読み終えたんですが、正直ブログのネタとしてどうかと思うものが有りまして。
書くのが怖いんです。色んな意味で。
何故かと言えば、同和問題をテーマにした作品ですので。
でも、読後感が救いの無い最悪な感じの重さではなく、読んで良かったなと思えたので書いてみようかなと思いまして。
ただ、反省もしてます。読もうと思った切欠がある意味怖いもの見たさに近かった訳ですので。
有名な作品ですのでご存知な方も多いとは思いますが、粗筋としては被差別地域出身の主人公、瀬川丑松は父親から自らの出自を何が有っても隠し通せと育てられます。出自が知れた時、それはお前の死を意味すると。
死って命の話では無く、社会的に抹殺されたも同然に貶められた生き方をせねばならぬと言う事です。

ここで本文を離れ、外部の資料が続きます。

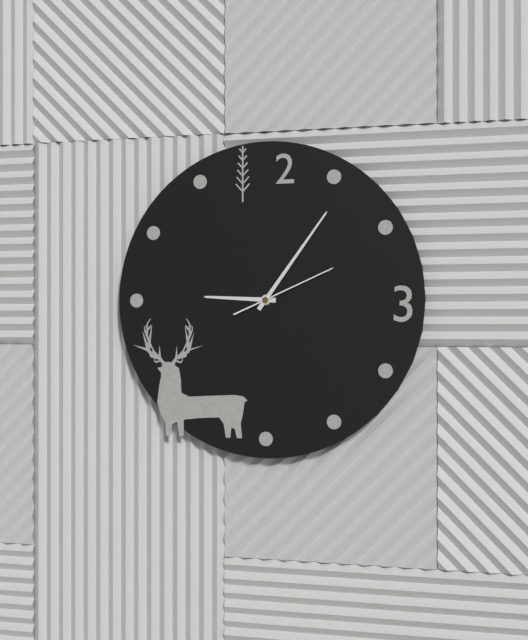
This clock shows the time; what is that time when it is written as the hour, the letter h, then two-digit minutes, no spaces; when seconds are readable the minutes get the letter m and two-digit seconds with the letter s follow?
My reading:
9h06m11s
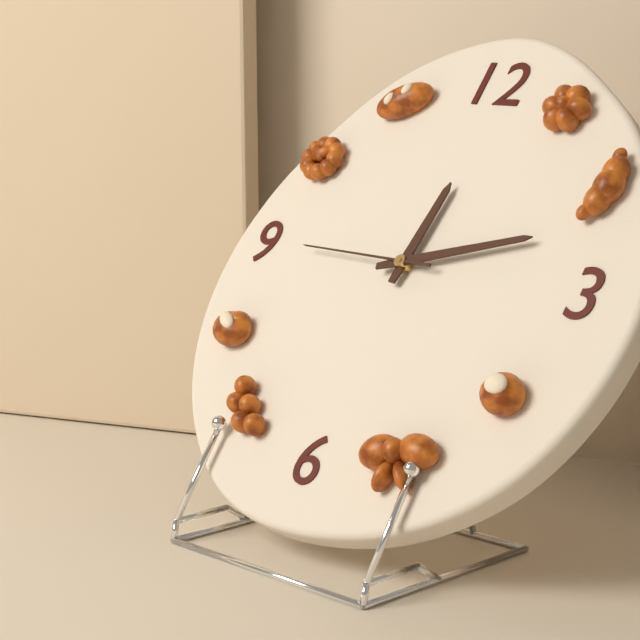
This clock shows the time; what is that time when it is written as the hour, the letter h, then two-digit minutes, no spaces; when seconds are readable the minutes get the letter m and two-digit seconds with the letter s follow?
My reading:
12h12m45s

親元を離れ、師範学校を出て、立派な教師として生徒たちからも慕われ、学校内でも保身第一の校長なぞを凌ぐ信頼を得るまでになります。次第に自分の出自と父からの戒律を意識しなくなっていくのですが、一方自らの出自をカミングアウトし差別に関する書籍と発言で世に評判の猪子廉太郎という人に感化されてゆきます。

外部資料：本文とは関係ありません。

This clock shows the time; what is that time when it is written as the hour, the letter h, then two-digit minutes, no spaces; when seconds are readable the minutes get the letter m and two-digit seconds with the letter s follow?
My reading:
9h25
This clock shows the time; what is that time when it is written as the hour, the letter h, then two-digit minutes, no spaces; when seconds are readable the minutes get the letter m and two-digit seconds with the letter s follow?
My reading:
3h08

しかし、父の戒律と猪子の生き方の狭間で丑松の心に葛藤が生まれるのと共に、父の葬儀の為の帰郷を切欠に丑松の出自を疑う者が現れます。
やがて疑いの目が噂を流布させ、次第に丑松は追い込まれてゆきます。
自らの出自を明らかにし社会から抹殺されるか、ならばいっそ尊敬する猪子と愛する志保と言う没落士族の娘さんにだけは打ち明けて自ら命を絶つか・・・・・・
そう思い立ち猪子のもとを訪ねますが、猪子は支援する代議士の演説会の後、対立候補の手の者により撲殺されてしまいます。
猪子の死に心を動かされ、丑松は自分を追い込んだ者たちと自分の担任の生徒たちに真実を打ち明けます。父からの戒めを破るのです。
感想としては、根の単純な無学な私は素直に感動出来ましたです。
結末も救いを感じさせて、重すぎて辛いという話では無かったです。
ただ、巻末の本作品の解説読むと、あ~なるほどという読後の気付きがあったり。
読んでても若干違和感感じたんですが、自分の生徒たちに泣きながら詫びるのです。
賤しい身分を隠し申し訳無かったと。
自分の受け持ちのクラスには居なかったのですが、この学校にも同じ被差別地域出身の生徒が居てその子の受ける生徒間での差別の件も書かれてるんです。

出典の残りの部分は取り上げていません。